Saturday, April 12, 2008

Obama Campaign Taking Shots:Will it hurt his chances?

MUNCIE, Ind. — Senator Barack Obama on Saturday rebutted criticism that has enveloped his campaign over a comment he made last Sunday that many working-class voters are angry and bitter over economic conditions in America, and he told an audience here that his words were not meant to be insulting.Many dispirited voters believe politicians will not solve their problems, Mr. Obama argued, so they base their votes on issues like religion, gun rights or same-sex marriage rather than voting for their economic interests. Democratic and Republican critics alike accused Mr. Obama, of Illinois, of being elitist and demeaning to working-class Americans.
“Now, I didn’t say it as well as I should have,” Mr. Obama said, speaking to hundreds of Indiana voters at a rally on Saturday. “Because the truth is that these traditions that are passed on from generation to generation, those are important, that’s what sustains us. But what is absolutely true is that people don’t feel like they are being listened to.”As Mr. Obama concluded a three-day tour of Indiana, where the May 6 primary has emerged as a crucial stop in the Democratic presidential nominating fight, his remarks last week at a California fund-raiser threatened to complicate his efforts to broaden his appeal to working-class voters here and in Pennsylvania, which holds its primary April 22.
Asked at that fund-raiser why his candidacy was struggling in Pennsylvania, Mr. Obama responded that many voters were “bitter” about their economic inequalities.
“So it’s not surprising then that they get bitter, they cling to guns or religion or antipathy to people who aren’t like them or anti-immigrant sentiment or antitrade sentiment as a way to explain their frustrations,” Mr. Obama said, according to a transcript on the Huffington Post Web site, which first published the remarks on Friday.
For a second straight day, Mr. Obama sought to contain the political fallout surrounding the remark. At a rally Friday evening in Terre Haute, he angrily rebuked Senators Hillary Rodham Clinton of New York and John McCain of Arizona for what he said was an attempt to use social and cultural issues to distract voters from other concerns, but at his appearance here Saturday he softened his tone and conceded his remarks had not been artfully phrased.

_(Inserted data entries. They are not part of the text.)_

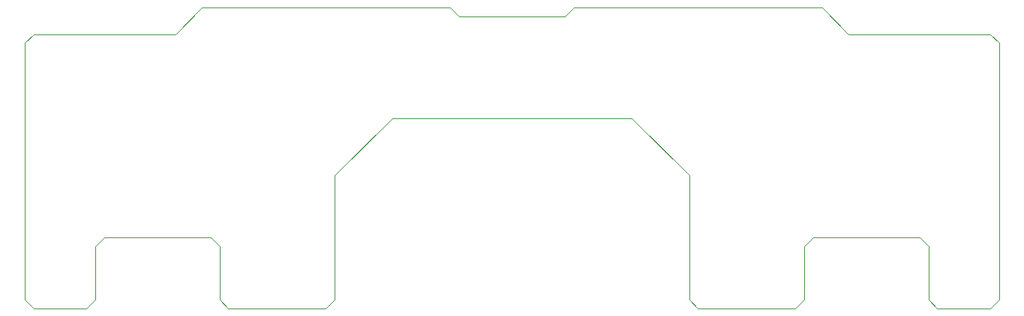
<source format=gm1>
G04 #@! TF.GenerationSoftware,KiCad,Pcbnew,8.0.7*
G04 #@! TF.CreationDate,2025-01-25T19:39:47+00:00*
G04 #@! TF.ProjectId,NB3_eyes,4e42335f-6579-4657-932e-6b696361645f,0.0.1*
G04 #@! TF.SameCoordinates,PX9d6ebcaPY67ee71d*
G04 #@! TF.FileFunction,Profile,NP*
%FSLAX46Y46*%
G04 Gerber Fmt 4.6, Leading zero omitted, Abs format (unit mm)*
G04 Created by KiCad (PCBNEW 8.0.7) date 2025-01-25 19:39:47*
%MOMM*%
%LPD*%
G01*
G04 APERTURE LIST*
G04 #@! TA.AperFunction,Profile*
%ADD10C,0.050000*%
G04 #@! TD*
G04 APERTURE END LIST*
D10*
X20000000Y1000000D02*
X21000000Y0D01*
X20000000Y15000000D02*
X20000000Y1000000D01*
X21000000Y0D02*
X32000000Y0D01*
X47000000Y1000000D02*
X48000000Y0D01*
X33000000Y7000000D02*
X34000000Y8000000D01*
X33000000Y1000000D02*
X33000000Y7000000D01*
X32000000Y0D02*
X33000000Y1000000D01*
X47000000Y7000000D02*
X47000000Y1000000D01*
X46000000Y8000000D02*
X47000000Y7000000D01*
X54000000Y0D02*
X48000000Y0D01*
X34000000Y8000000D02*
X46000000Y8000000D01*
X-54000000Y0D02*
X-48000000Y0D01*
X-47000000Y1000000D02*
X-48000000Y0D01*
X-47000000Y7000000D02*
X-47000000Y1000000D01*
X-46000000Y8000000D02*
X-47000000Y7000000D01*
X-34000000Y8000000D02*
X-46000000Y8000000D01*
X-33000000Y7000000D02*
X-34000000Y8000000D01*
X-33000000Y1000000D02*
X-33000000Y7000000D01*
X-32000000Y0D02*
X-33000000Y1000000D01*
X-21000000Y0D02*
X-32000000Y0D01*
X-20000000Y1000000D02*
X-21000000Y0D01*
X-20000000Y15000000D02*
X-20000000Y1000000D01*
X13500000Y21500000D02*
X20000000Y15000000D01*
X-13500000Y21500000D02*
X13500000Y21500000D01*
X-20000000Y15000000D02*
X-13500000Y21500000D01*
X38000000Y31000000D02*
X35000000Y34000000D01*
X55000000Y1000000D02*
X54000000Y0D01*
X54000000Y31000000D02*
X38000000Y31000000D01*
X55000000Y30000000D02*
X55000000Y1000000D01*
X54000000Y31000000D02*
X55000000Y30000000D01*
X6999999Y34000000D02*
X35000000Y34000000D01*
X-6999999Y34000000D02*
X-35000000Y34000000D01*
X-55000000Y1000000D02*
X-54000000Y0D01*
X-38000000Y31000000D02*
X-35000000Y34000000D01*
X-54000000Y31000000D02*
X-38000000Y31000000D01*
X-54000000Y31000000D02*
X-55000000Y30000000D01*
X6000001Y33000000D02*
X7000001Y34000000D01*
X-5999999Y33000000D02*
X6000001Y33000000D01*
X-5999999Y33000000D02*
X-6999999Y34000000D01*
X-55000000Y30000000D02*
X-55000000Y1000000D01*
M02*

</source>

“Lately, there’s been a little typical sort of political flare-up because I said something that everybody knows is true, which is that there are a whole bunch of folks in small towns in Pennsylvania, in towns right here in Indiana, in my hometown in Illinois, who are bitter,” Mr. Obama said Saturday. “They are angry, they feel like they’ve been left behind. They feel like nobody’s paying attention to what they’re going through.”
As the audience listened nearly in silence, he added: “So I said, well you know, when you’re bitter, you turn to what you can count on. So people vote, they vote about guns or they take comfort from their faith and their family and their community and they get mad about illegal immigrants who are coming over to this country or they get frustrated about how things are changing. That’s a natural response.”
Mr. Obama urged voters to “get past the distractions of our politics” and vote their economic interests.
With the Pennsylvania primary only 10 days away, the comments touched off a fresh surge of criticism about Mr. Obama’s ability to win over working-class voters. It was a demographic that his campaign has aggressively courted since losing the Ohio primary to Mrs. Clinton last month.
In Indianapolis on Saturday, Mrs. Clinton told voters she was “taken aback by the demeaning remarks Senator Obama made about people in small-town America.”
“Senator Obama’s remarks are elitist and they are out of touch,” Mrs. Clinton told an audience. “They are not reflective of the values and beliefs of Americans. Certainly not the Americans that I know.”
The McCain campaign late Friday evening criticized Mr. Obama for failing to express regret for his remark.
Tucker Bounds, a spokesman for Mr. McCain, said, “Instead of apologizing to small-town Americans for dismissing their values, Barack Obama arrogantly tried to spin his way out of his outrageous San Francisco remarks.”
“You can’t be more out of touch than that,” he added.